>>>

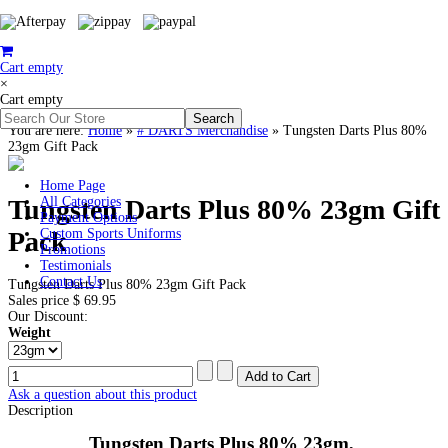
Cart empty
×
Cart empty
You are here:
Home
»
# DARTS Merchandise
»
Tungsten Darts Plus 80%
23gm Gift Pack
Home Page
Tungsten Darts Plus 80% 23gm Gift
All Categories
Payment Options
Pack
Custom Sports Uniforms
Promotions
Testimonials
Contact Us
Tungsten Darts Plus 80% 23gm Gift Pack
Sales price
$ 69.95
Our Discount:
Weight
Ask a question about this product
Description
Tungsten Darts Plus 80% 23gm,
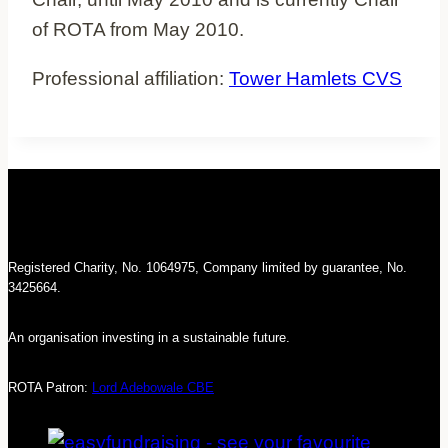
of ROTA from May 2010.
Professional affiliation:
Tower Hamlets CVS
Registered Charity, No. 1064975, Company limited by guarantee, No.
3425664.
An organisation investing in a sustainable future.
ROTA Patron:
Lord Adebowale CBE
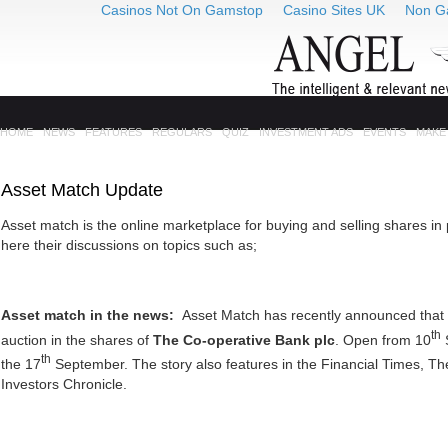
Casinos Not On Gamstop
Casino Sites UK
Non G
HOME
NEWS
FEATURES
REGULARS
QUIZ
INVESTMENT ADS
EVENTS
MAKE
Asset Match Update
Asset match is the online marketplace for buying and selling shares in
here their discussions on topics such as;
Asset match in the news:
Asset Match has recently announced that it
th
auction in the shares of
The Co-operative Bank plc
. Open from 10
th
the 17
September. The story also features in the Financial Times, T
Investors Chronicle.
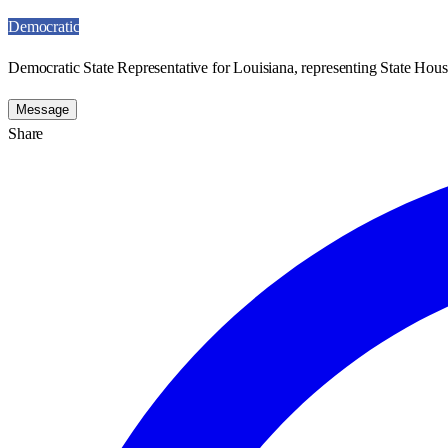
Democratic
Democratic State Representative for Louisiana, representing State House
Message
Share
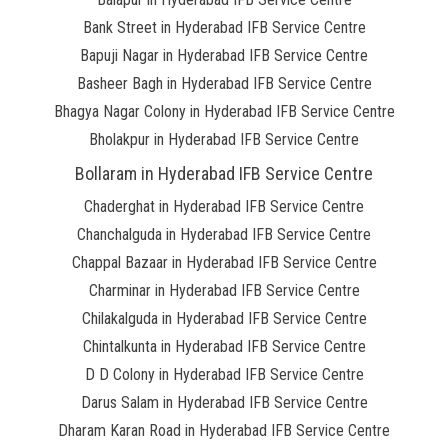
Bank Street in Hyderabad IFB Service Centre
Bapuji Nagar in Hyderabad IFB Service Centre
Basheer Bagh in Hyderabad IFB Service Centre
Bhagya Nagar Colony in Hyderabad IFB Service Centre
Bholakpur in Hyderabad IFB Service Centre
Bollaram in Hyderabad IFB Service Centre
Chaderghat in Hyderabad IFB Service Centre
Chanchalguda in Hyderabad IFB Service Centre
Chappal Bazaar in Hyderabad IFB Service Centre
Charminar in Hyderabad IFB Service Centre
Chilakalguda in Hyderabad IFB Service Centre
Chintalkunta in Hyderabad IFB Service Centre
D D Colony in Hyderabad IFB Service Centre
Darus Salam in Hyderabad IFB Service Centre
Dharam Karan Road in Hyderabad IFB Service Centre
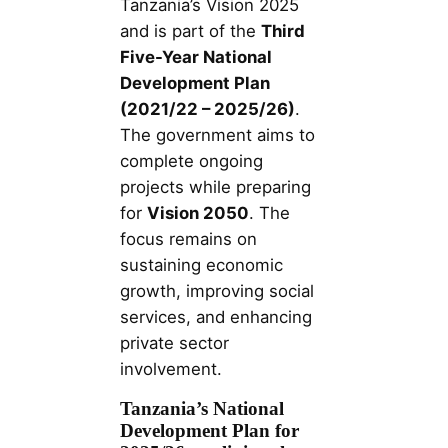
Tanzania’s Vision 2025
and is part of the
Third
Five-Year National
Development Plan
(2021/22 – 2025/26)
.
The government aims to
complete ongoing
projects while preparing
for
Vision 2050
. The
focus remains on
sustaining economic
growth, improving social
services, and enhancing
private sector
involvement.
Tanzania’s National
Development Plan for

<<<
>>>

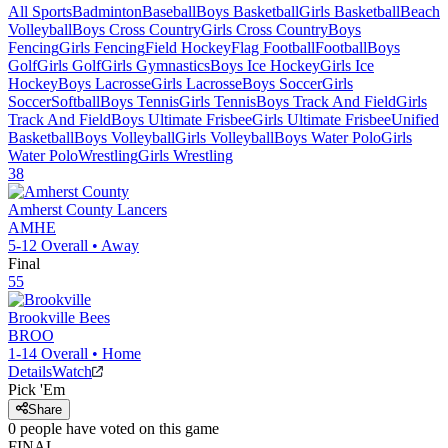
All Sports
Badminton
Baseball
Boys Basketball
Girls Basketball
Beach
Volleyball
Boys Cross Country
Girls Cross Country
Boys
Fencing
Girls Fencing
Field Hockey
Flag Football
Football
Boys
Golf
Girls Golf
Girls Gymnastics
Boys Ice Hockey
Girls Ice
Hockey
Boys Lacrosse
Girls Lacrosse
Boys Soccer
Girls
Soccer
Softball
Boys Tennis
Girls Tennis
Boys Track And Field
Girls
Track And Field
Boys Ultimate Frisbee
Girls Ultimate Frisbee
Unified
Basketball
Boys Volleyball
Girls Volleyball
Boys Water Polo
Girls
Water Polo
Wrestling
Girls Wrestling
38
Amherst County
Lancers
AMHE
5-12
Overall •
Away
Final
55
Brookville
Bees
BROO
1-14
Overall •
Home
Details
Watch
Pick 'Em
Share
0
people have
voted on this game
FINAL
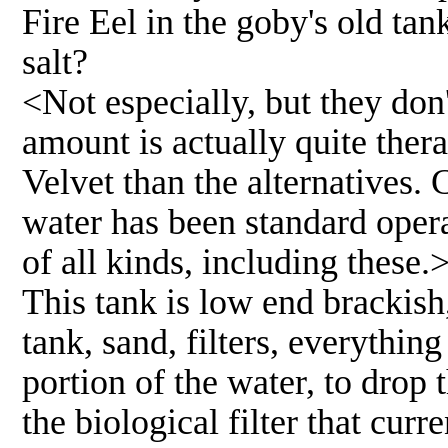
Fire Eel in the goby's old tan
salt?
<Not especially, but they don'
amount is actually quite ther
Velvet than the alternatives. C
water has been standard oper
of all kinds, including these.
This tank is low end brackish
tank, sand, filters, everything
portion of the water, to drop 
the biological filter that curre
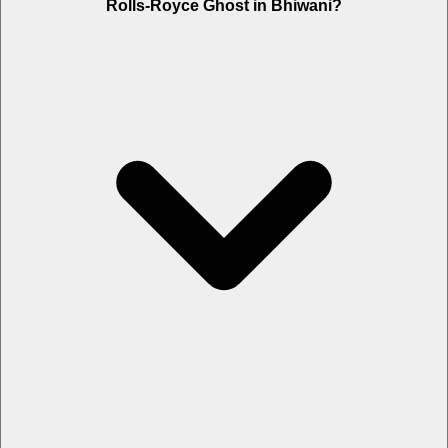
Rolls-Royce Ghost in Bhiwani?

<<<

DIRECTIVE –
Lay out the lines of the material above as a numbered list, from the line holding "Tanzania’s Vision 2025" through the line holding "Development Plan for", inclusive, and leave out any blank lines.

TASK ANSWER –
1. Tanzania’s Vision 2025
2. and is part of the
3. Third
4. Five-Year National
5. Development Plan
6. (2021/22 – 2025/26)
7. .
8. The government aims to
9. complete ongoing
10. projects while preparing
11. for
12. Vision 2050
13. . The
14. focus remains on
15. sustaining economic
16. growth, improving social
17. services, and enhancing
18. private sector
19. involvement.
20. Tanzania’s National
21. Development Plan for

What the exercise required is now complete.